Some Turkmen support themselves in the informal sector of the economy, especially in agriculture. Unemployment is believed to be quite high. Nevertheless, many foreign nationals are working in Turkmenistan, as there is a shortage of vocationally educated domestic labor.

The right to organize is not respected and so is the right to strike and the right to freedom of assembly. The country’s trade union organization is called the National Center for Turkmenistan Trade Unions and covers virtually all trade unions. It still functions to a great extent according to the Soviet model, that is, as a loyal tool for the regime.

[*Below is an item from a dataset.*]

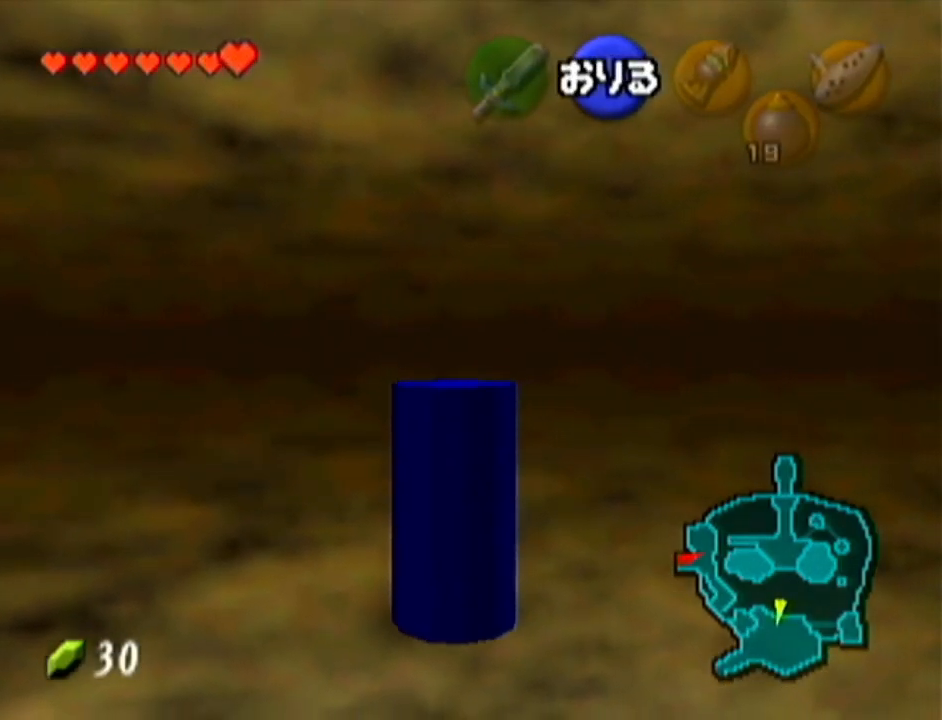
{"buttons": [], "left_stick": "right", "events": []}
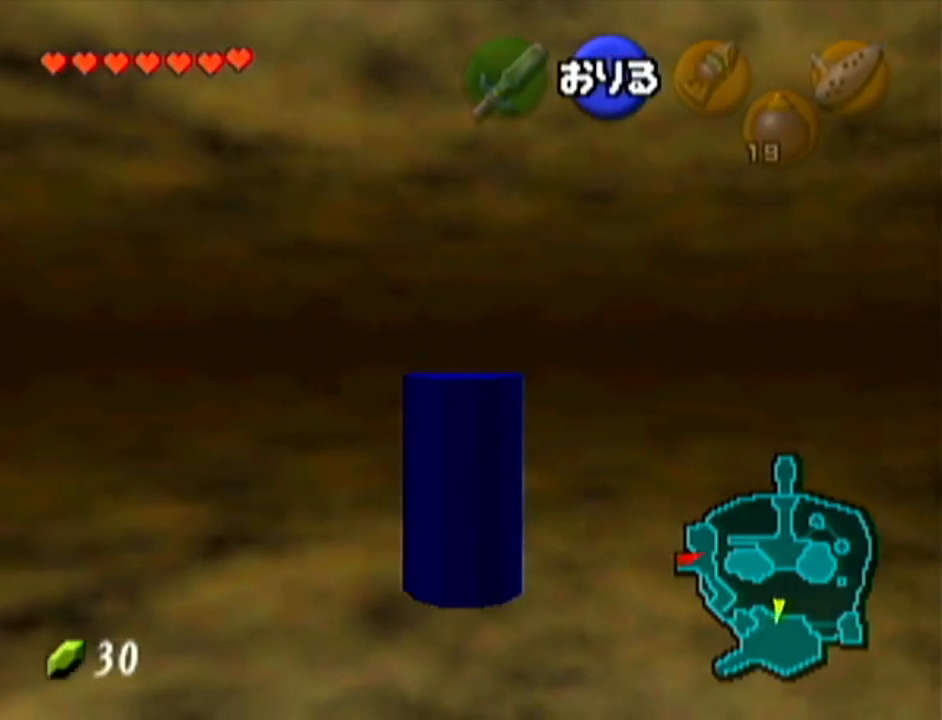
{"buttons": [], "left_stick": "right", "events": []}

The wage situation is low, although it has improved somewhat in recent years. According to international human rights organizations, forced labor exists, although prohibited by law. Child labor is also reported to occur, especially in the cotton fields.



3.9 percent (2019)

youth unemployment

7.5 percent (2019)



A regional company is formed for gas pipeline construction

The four state gas companies in Turkmenistan, Afghanistan, Pakistan and India form a joint company to build, own and administer the planned Tapi gas pipeline from Turkmenistan via Afghanistan to Pakistan and India.